▸ WORK TO BE COMPLETED
Copy out the full Eagles defensive line article below, word for word, with nothing left out or changed.

Building an "Attack Module" into Eagles Defense...
"Voluntary" OTA's continue on Monday, June 4... not exactly voluntary if you're a guy on the bubble trying to make this Eagles team, however.
Defensive line coach Jim Washburn gave a nice interview to the AP after Friday's workouts. He summed up the mission of what he wants to accomplish with his guys in 2012:
“My personal opinion, and this is not the company line or anything else, I think we’ll all be a lot better,” Washburn said. “Now, whether that equates to sacks and stuff, I don’t know. But I can’t imagine us not being a lot better than we were. I don’t just say that stuff. We’re so much further ahead, it’s ridiculous. I didn’t even know who they were (last year), and they didn’t even know who I was this time last year.”
“They didn’t know exactly what I wanted,” Washburn said. “They had been readers. Now we’re attacking. You can talk about it all you want, but until you get out there and do it, it’s hard to see. They were just learning on the run, like everyone else out there.”
The Eagles now have four former first-round picks on the defensive line and two second-round choices. “Couple times in Tennessee, we had (great depth),” Washburn said. “But I don’t think as a whole, ends and tackles, that I’ve ever had a group as deep as this.”
You're really not going to see much "attack" in the D-line in OTA's, which are essentially passing drills. But what's going on in the position drills is a lot of "attack module" instruction and re-learning... Les Bowen of the Inquirer has tweeted that he has yet to see any of the defensive tackles put in a position to do much of anything, except hustle downfield in pursuit after the offense completes a long pass. If DT's end up having to do a lot of that this season, the Eagles are in trouble.
"When the pads go on at Lehigh in a couple of months, it will be time to pay attention to the tackles and the DE's," wrote Bowen. "Even moreso when exhibition games arrive."

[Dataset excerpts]
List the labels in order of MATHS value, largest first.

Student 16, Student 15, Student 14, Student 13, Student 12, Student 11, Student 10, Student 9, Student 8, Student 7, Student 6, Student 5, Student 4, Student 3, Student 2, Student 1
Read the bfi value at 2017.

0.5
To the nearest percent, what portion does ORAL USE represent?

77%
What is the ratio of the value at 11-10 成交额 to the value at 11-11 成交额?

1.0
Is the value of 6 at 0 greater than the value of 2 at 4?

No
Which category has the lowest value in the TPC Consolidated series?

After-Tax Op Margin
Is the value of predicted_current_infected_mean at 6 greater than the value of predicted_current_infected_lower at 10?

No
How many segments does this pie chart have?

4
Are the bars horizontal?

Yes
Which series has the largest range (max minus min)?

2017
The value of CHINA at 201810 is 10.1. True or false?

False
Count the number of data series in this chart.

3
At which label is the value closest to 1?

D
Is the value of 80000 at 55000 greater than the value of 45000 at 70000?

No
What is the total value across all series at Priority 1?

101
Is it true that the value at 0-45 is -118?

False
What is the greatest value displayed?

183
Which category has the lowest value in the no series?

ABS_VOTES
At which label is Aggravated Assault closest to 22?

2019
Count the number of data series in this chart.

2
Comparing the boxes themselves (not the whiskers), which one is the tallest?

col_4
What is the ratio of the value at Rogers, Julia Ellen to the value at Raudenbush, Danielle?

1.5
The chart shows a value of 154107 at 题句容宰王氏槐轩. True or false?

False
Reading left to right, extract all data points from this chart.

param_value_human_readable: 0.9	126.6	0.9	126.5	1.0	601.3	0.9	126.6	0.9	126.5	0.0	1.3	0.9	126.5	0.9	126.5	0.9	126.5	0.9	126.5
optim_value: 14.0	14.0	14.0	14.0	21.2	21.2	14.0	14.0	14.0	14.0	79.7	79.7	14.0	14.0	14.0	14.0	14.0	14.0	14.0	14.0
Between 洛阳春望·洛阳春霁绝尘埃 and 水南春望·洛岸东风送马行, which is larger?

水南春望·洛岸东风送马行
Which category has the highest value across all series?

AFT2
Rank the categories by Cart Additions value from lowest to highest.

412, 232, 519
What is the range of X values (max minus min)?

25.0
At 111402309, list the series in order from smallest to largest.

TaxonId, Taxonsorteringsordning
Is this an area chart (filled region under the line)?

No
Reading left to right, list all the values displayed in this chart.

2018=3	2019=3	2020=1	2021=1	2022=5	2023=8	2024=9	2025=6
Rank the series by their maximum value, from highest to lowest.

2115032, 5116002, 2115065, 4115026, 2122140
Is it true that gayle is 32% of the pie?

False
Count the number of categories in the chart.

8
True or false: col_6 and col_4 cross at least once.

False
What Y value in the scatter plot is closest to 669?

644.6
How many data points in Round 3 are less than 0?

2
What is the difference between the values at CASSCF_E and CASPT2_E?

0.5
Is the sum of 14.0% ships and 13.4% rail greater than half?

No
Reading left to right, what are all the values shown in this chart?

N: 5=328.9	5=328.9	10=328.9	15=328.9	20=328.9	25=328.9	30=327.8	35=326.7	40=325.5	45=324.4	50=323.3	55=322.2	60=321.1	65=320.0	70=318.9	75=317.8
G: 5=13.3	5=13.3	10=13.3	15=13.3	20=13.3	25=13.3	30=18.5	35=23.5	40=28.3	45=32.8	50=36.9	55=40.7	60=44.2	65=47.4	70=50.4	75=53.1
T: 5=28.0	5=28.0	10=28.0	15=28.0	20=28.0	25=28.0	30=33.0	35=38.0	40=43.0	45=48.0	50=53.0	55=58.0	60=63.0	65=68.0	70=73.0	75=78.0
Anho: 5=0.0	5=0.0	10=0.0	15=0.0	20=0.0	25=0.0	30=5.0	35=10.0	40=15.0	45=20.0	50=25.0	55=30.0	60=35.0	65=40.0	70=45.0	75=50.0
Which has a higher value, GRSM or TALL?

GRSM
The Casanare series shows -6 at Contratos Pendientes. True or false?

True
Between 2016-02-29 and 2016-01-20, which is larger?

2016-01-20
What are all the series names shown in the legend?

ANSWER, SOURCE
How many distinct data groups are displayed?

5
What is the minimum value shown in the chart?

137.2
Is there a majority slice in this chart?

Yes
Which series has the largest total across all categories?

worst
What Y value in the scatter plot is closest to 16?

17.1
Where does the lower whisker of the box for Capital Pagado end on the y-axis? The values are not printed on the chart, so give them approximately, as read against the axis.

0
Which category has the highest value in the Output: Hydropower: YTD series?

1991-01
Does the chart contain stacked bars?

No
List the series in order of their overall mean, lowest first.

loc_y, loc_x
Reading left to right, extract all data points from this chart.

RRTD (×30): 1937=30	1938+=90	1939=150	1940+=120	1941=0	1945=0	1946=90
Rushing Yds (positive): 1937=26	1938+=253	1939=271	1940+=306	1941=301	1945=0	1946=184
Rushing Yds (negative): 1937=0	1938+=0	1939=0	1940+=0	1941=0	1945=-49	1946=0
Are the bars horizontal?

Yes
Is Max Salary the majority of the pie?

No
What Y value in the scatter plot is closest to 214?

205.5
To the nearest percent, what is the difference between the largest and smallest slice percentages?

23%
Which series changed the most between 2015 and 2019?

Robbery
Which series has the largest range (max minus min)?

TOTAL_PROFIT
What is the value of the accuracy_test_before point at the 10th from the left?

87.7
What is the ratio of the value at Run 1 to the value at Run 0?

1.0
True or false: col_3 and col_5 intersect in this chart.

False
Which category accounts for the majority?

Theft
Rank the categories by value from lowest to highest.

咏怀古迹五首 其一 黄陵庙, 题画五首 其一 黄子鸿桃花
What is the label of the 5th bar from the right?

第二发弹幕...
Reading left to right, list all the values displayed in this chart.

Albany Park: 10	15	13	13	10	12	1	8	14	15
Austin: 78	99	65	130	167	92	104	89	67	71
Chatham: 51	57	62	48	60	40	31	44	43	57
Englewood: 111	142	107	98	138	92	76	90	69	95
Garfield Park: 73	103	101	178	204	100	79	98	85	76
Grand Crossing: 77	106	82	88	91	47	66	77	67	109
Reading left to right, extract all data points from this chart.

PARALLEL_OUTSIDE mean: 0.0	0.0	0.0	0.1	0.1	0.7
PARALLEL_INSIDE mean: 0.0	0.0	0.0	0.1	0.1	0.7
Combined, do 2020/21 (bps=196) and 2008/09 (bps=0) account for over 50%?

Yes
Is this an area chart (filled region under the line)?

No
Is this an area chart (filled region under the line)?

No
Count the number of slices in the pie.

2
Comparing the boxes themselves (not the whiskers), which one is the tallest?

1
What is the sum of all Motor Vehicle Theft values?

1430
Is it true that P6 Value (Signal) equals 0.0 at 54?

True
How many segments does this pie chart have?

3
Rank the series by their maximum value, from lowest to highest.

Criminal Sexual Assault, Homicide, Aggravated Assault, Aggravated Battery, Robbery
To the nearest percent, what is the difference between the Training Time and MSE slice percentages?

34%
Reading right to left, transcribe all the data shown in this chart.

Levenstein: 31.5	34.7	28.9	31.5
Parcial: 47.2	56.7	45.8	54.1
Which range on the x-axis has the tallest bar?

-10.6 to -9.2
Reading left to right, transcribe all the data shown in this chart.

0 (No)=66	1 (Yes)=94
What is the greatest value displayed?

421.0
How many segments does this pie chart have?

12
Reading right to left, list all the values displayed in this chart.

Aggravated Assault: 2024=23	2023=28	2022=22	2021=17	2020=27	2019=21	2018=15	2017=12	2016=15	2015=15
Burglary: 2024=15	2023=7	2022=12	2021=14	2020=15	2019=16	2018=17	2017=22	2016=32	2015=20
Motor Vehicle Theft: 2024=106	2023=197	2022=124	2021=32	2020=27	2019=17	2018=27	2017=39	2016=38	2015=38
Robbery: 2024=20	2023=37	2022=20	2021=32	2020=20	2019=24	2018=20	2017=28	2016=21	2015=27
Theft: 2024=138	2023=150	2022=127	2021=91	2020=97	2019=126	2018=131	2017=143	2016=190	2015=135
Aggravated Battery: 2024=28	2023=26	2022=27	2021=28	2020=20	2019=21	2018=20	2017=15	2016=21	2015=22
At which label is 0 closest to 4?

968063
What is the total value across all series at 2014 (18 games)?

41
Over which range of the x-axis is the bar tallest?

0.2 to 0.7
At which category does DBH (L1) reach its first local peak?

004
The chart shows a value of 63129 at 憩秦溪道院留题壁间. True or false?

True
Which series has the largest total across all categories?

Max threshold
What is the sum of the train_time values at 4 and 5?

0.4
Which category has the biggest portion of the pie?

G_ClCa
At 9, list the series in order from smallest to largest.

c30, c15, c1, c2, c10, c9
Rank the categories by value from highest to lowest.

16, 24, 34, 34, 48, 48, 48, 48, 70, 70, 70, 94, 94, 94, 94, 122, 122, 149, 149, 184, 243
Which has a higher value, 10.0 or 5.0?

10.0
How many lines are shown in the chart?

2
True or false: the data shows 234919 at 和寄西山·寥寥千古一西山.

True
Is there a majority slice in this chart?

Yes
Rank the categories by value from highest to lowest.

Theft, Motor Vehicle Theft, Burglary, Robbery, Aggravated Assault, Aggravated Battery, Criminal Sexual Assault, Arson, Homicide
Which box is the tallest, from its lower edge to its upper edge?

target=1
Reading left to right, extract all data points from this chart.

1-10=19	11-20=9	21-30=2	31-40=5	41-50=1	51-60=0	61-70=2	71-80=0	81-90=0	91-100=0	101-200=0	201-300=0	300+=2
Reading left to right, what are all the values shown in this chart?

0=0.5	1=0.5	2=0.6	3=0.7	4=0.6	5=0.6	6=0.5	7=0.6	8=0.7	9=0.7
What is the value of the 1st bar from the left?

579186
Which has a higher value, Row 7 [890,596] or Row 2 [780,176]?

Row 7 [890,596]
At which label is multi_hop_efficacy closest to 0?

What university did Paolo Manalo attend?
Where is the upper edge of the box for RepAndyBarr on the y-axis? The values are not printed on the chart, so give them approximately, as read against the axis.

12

▸ EXERCISE OUTPUT
Building an "Attack Module" into Eagles Defense...
"Voluntary" OTA's continue on Monday, June 4... not exactly voluntary if you're a guy on the bubble trying to make this Eagles team, however.
Defensive line coach Jim Washburn gave a nice interview to the AP after Friday's workouts. He summed up the mission of what he wants to accomplish with his guys in 2012:
“My personal opinion, and this is not the company line or anything else, I think we’ll all be a lot better,” Washburn said. “Now, whether that equates to sacks and stuff, I don’t know. But I can’t imagine us not being a lot better than we were. I don’t just say that stuff. We’re so much further ahead, it’s ridiculous. I didn’t even know who they were (last year), and they didn’t even know who I was this time last year.”
“They didn’t know exactly what I wanted,” Washburn said. “They had been readers. Now we’re attacking. You can talk about it all you want, but until you get out there and do it, it’s hard to see. They were just learning on the run, like everyone else out there.”
The Eagles now have four former first-round picks on the defensive line and two second-round choices. “Couple times in Tennessee, we had (great depth),” Washburn said. “But I don’t think as a whole, ends and tackles, that I’ve ever had a group as deep as this.”
You're really not going to see much "attack" in the D-line in OTA's, which are essentially passing drills. But what's going on in the position drills is a lot of "attack module" instruction and re-learning... Les Bowen of the Inquirer has tweeted that he has yet to see any of the defensive tackles put in a position to do much of anything, except hustle downfield in pursuit after the offense completes a long pass. If DT's end up having to do a lot of that this season, the Eagles are in trouble.
"When the pads go on at Lehigh in a couple of months, it will be time to pay attention to the tackles and the DE's," wrote Bowen. "Even moreso when exhibition games arrive."